S&P 500 falls as rate-cut optimism fizzles
The S&P 500 gave up early gains to close down 0.3%, while the Nasdaq 100 eked out a 0.1% advance and the Russell 2000 outperformed, rising 0.5%.
An initial burst of optimism over a soft US jobs report making a Federal Reserve rate cut this month a foregone conclusion didn’t last long.
The S&P 500 gave up early gains to close down 0.3%. The Nasdaq 100 eked out a 0.1% advance and the Russell 2000 outperformed with a 0.5% rise, though both indexes finished well off their highs of the day.
Real estate was the best-performing S&P sector ETF while financials and energy each fell more than 1%.
The day’s bright spots were led by Broadcom, which rose 9.4% after the chipmaker beat top- and bottom-line estimates for Q3 and said its 2026 AI revenue outlook will “improve significantly” with OpenAI reportedly booked as a new customer. At the same time, Nvidia and No. 3 US chip player Advanced Micro Devices were down 2.7% and 6.6%, respectively, as their rival’s gain was their pain. Elsewhere...
Lululemon stretched 18.6% lower after the athleisure giant topped Q2 estimates but massively slashed its full-year outlook.
Kenvue sank 9.2% following a WSJ report that Health and Human Services Secretary Robert F. Kennedy Jr. will tie autism to prenatal use of Tylenol.
Palantir shares were slightly bruised by the momentum-driven sell-off, falling about 2%, with its slide pushing the price well below the 50-day moving average.

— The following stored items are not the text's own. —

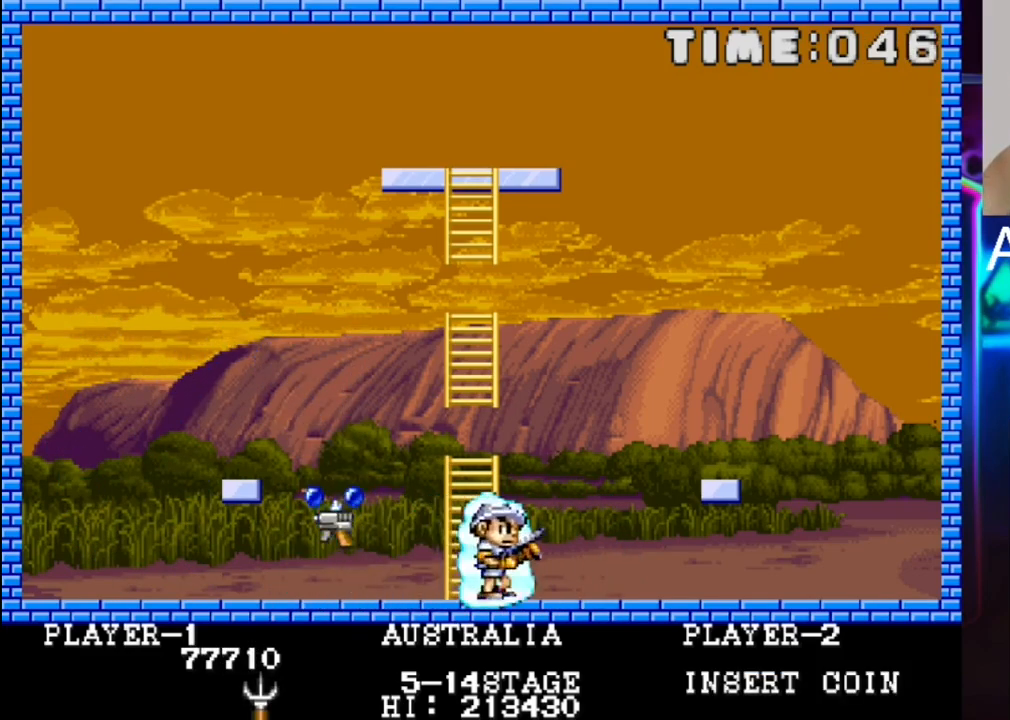
{"buttons": ["X"], "events": [[50, "DPAD_RIGHT", "up"], [183, "DPAD_LEFT", "down"], [250, "DPAD_LEFT", "up"], [383, "X", "down"]]}
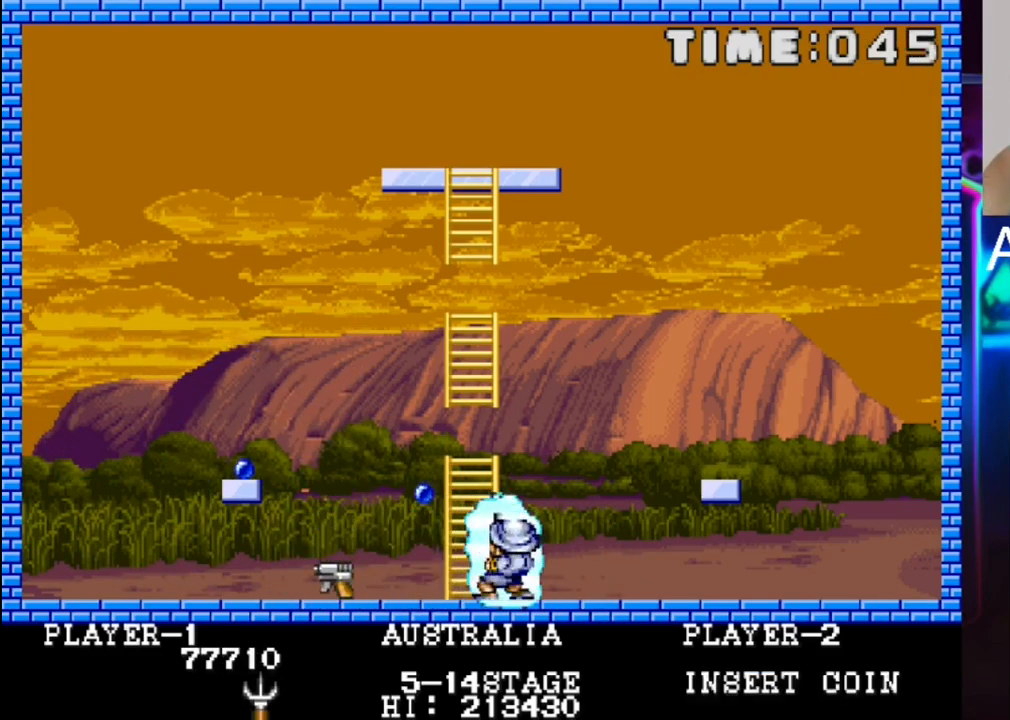
{"buttons": [], "events": [[17, "DPAD_RIGHT", "down"], [17, "X", "up"], [483, "DPAD_RIGHT", "up"]]}
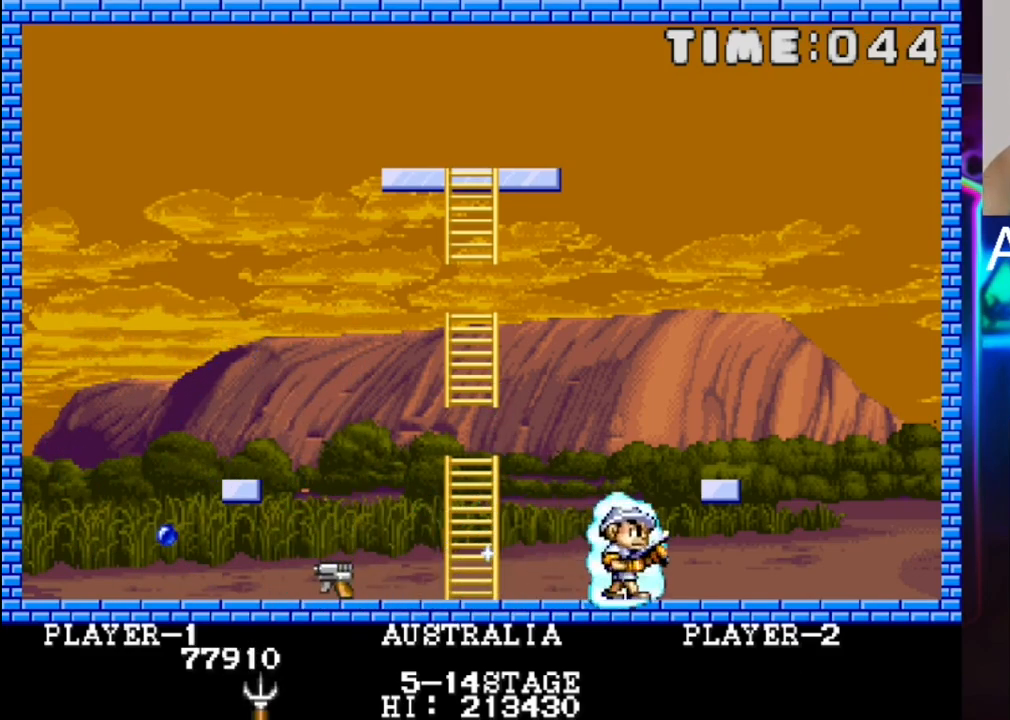
{"buttons": ["DPAD_LEFT"], "events": [[117, "DPAD_LEFT", "down"]]}
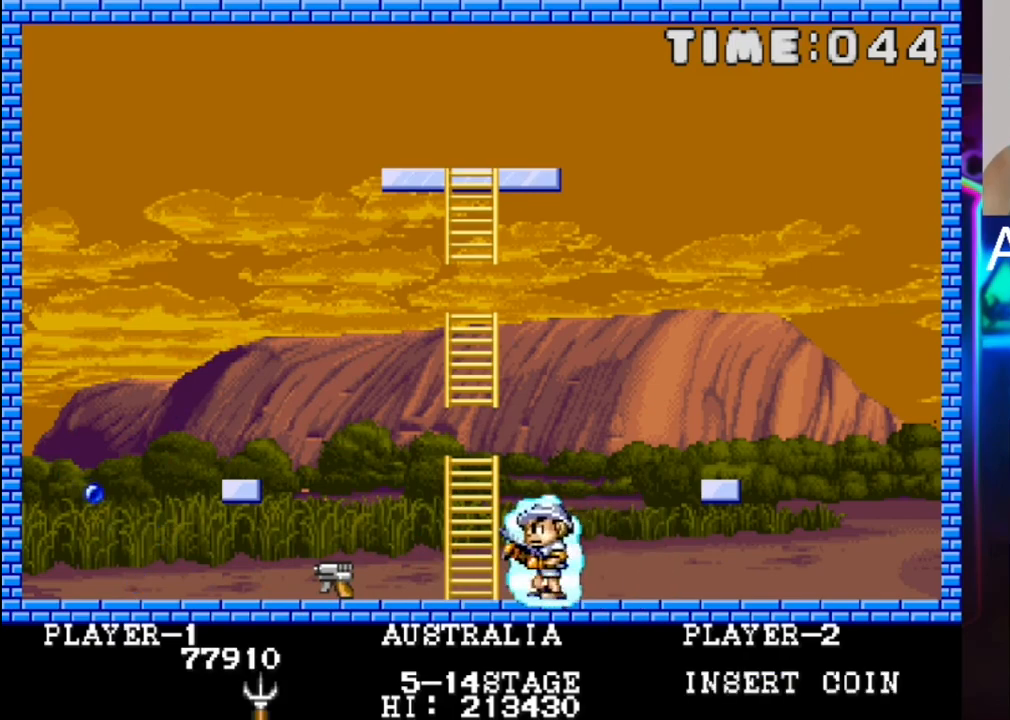
{"buttons": ["DPAD_LEFT"], "events": []}
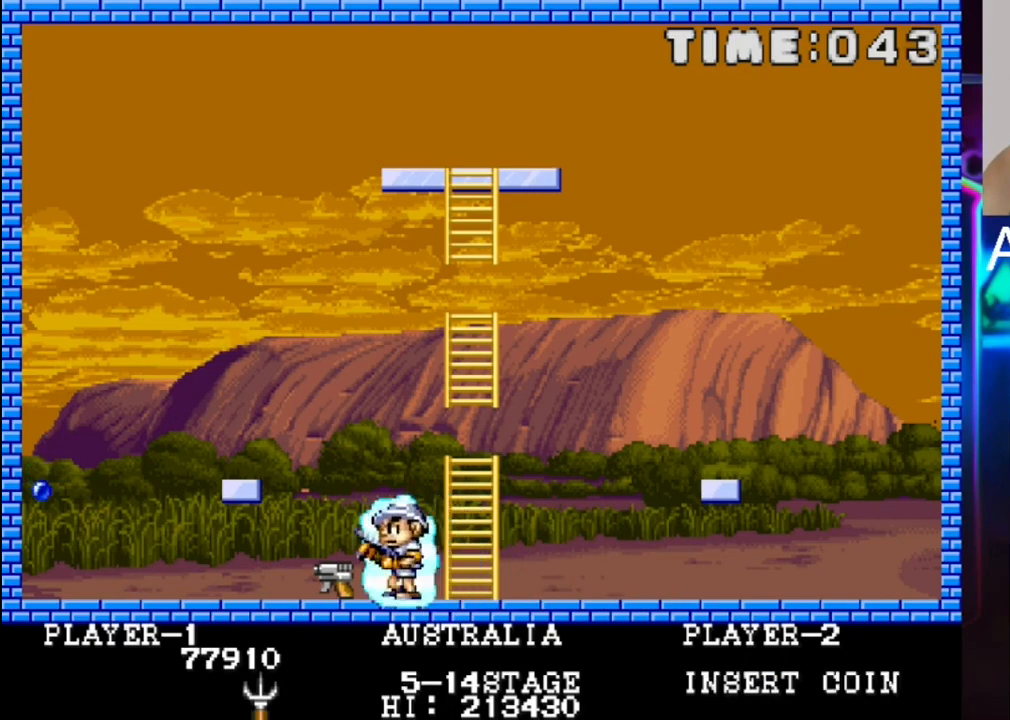
{"buttons": ["DPAD_RIGHT"], "events": [[183, "DPAD_LEFT", "up"], [433, "DPAD_RIGHT", "down"]]}
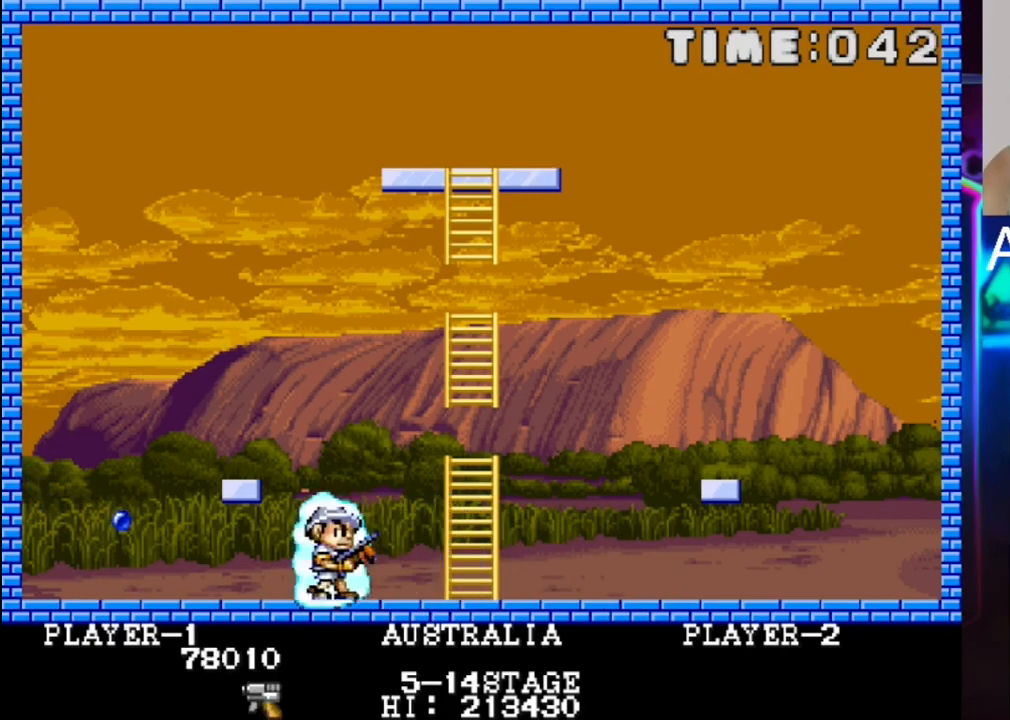
{"buttons": ["DPAD_RIGHT"], "events": []}
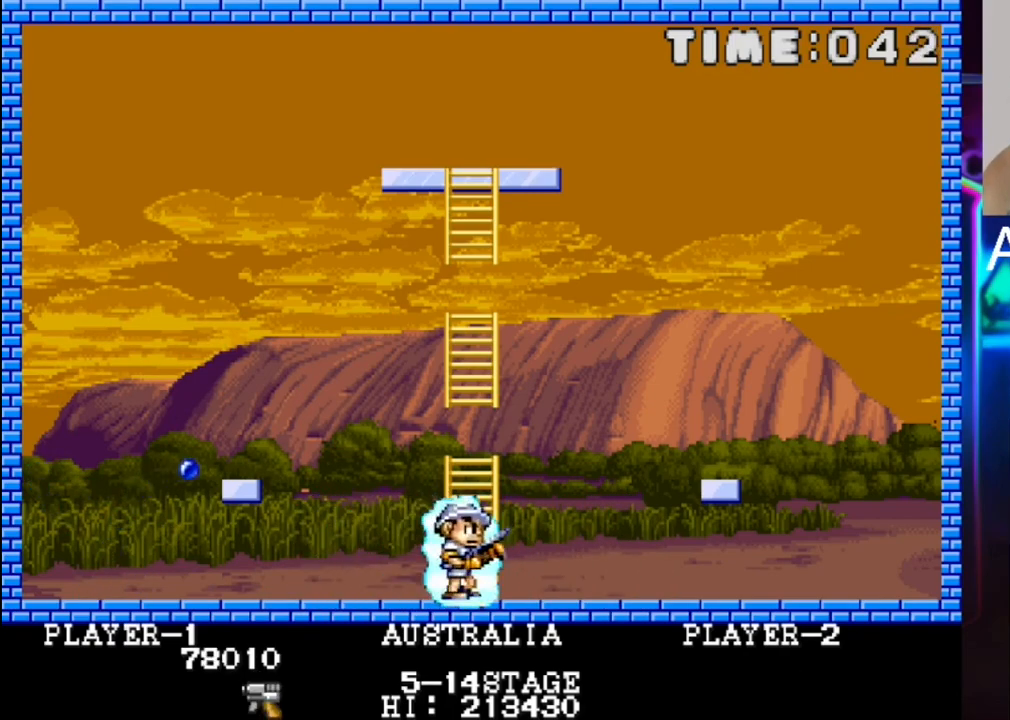
{"buttons": ["DPAD_LEFT"], "events": [[167, "DPAD_RIGHT", "up"], [500, "DPAD_LEFT", "down"]]}
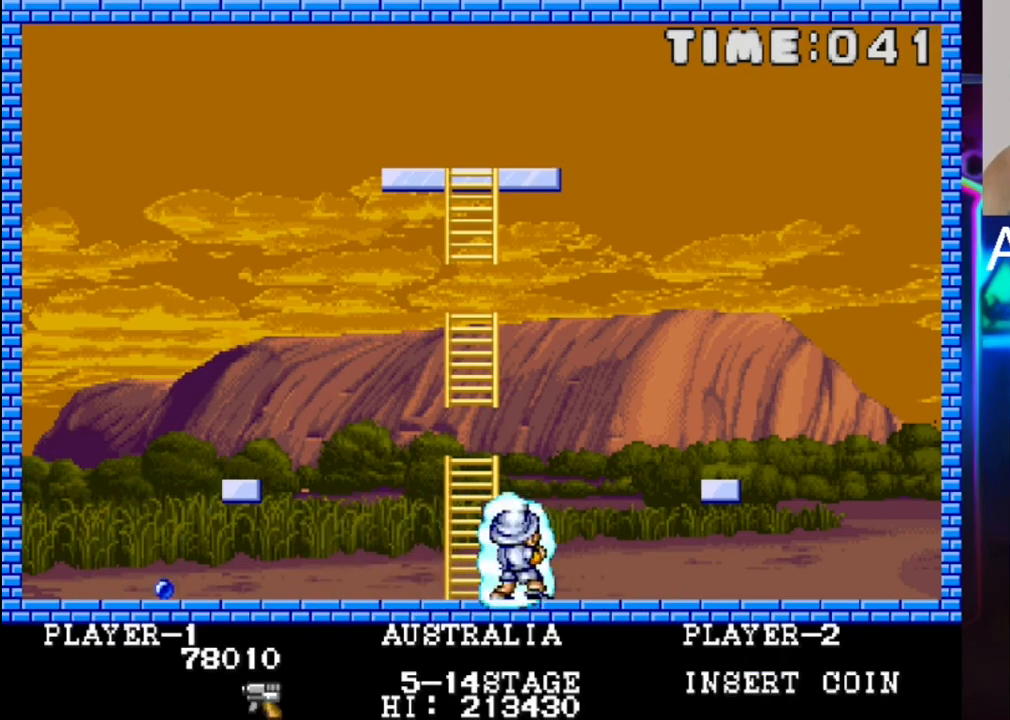
{"buttons": [], "events": [[267, "DPAD_LEFT", "up"]]}
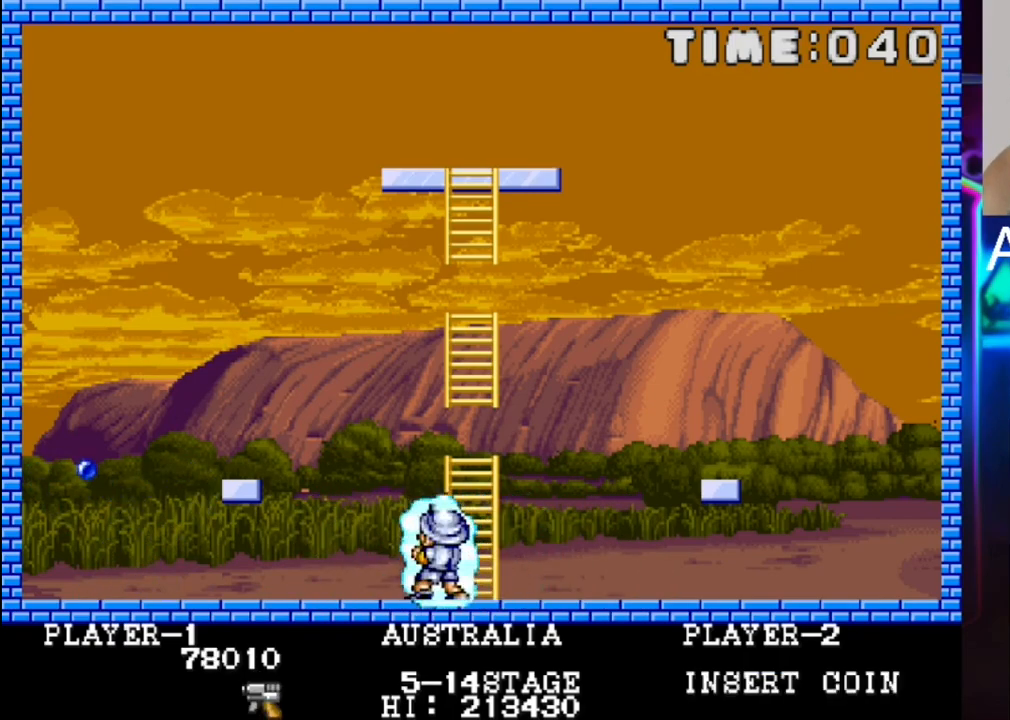
{"buttons": [], "events": []}
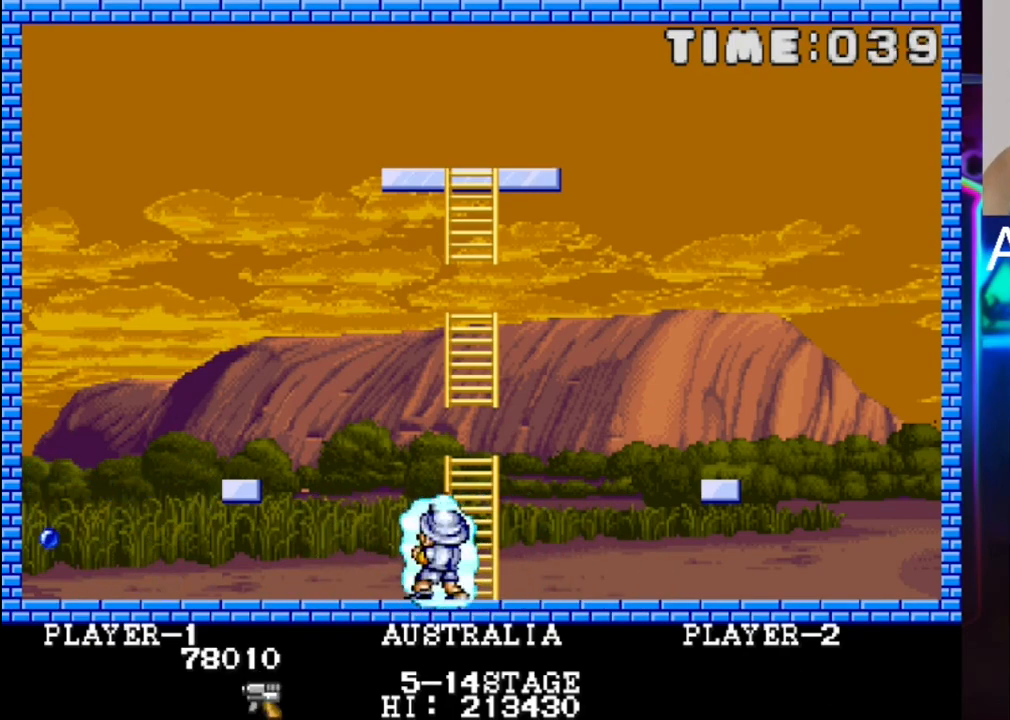
{"buttons": [], "events": []}
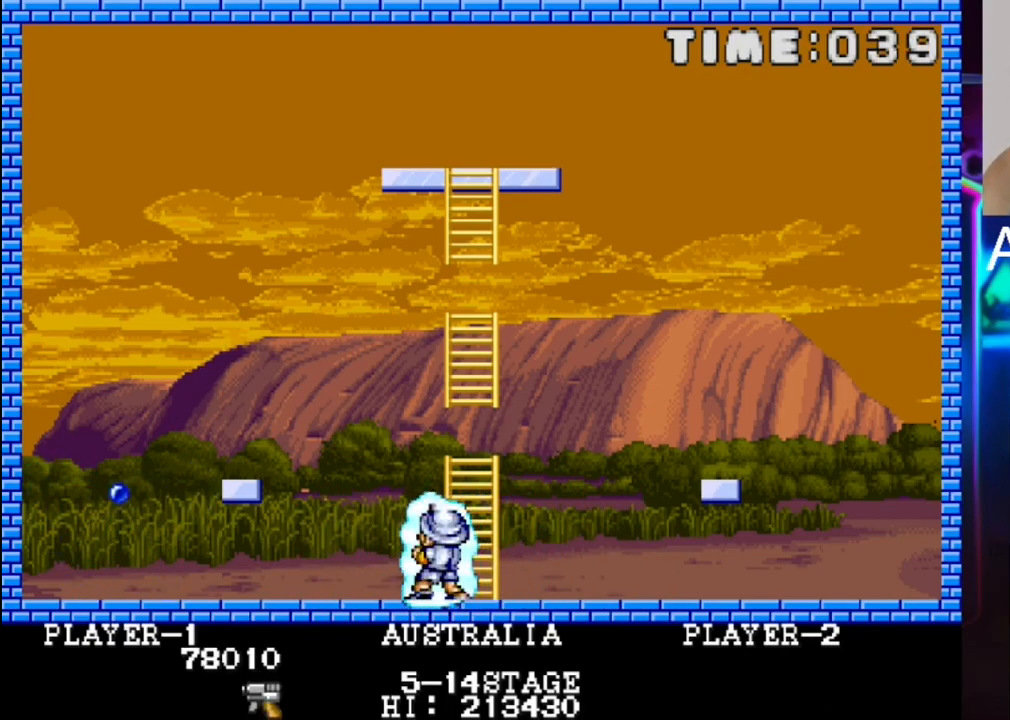
{"buttons": [], "events": []}
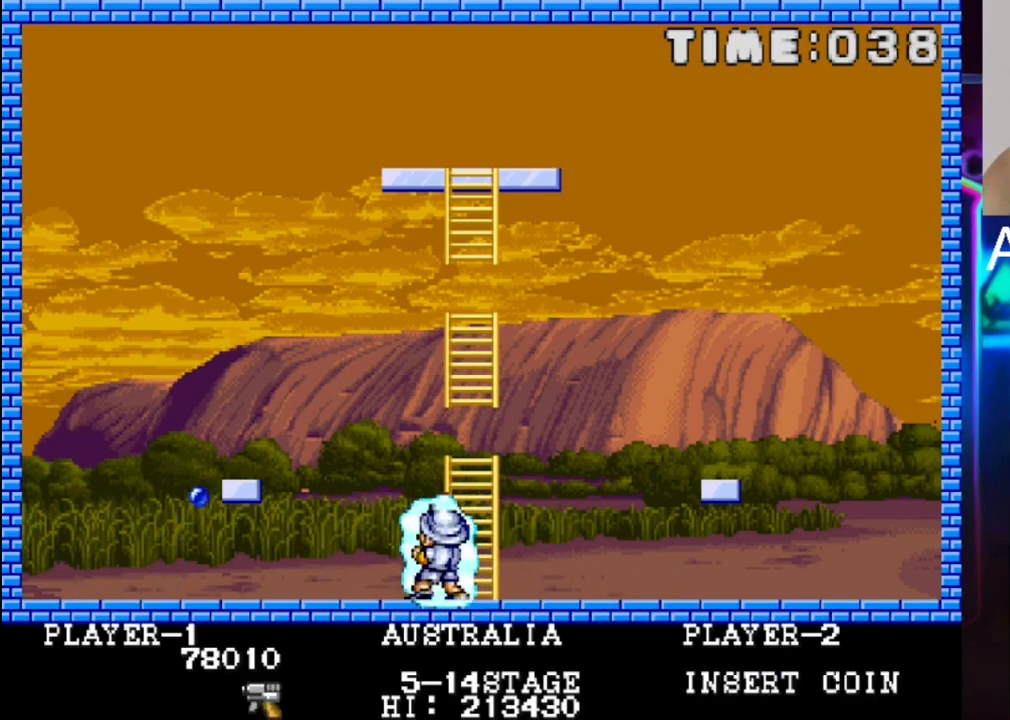
{"buttons": [], "events": [[283, "DPAD_RIGHT", "down"], [467, "DPAD_RIGHT", "up"]]}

Robinhood, and Interactive Brokers tumbled amid a broad reversal in momentum stocks.
(Robinhood Markets, Inc. is the parent company of Sherwood Media, an independently operated media company subject to certain legal and regulatory restrictions.)
Tesla jumped more than 3% after the company proposed an unprecedented roughly $1 trillion pay package for CEO Elon Musk, according to proxy filings.
Lucid surged nearly 14% following six days of losses after headlines misidentified Cantor Fitzgerald’s lower split-adjusted price target as a good thing.
Salesforce shares rebounded 2.8%, after slipping Thursday, following the tech company’s better-than-expected fiscal Q2 earnings results.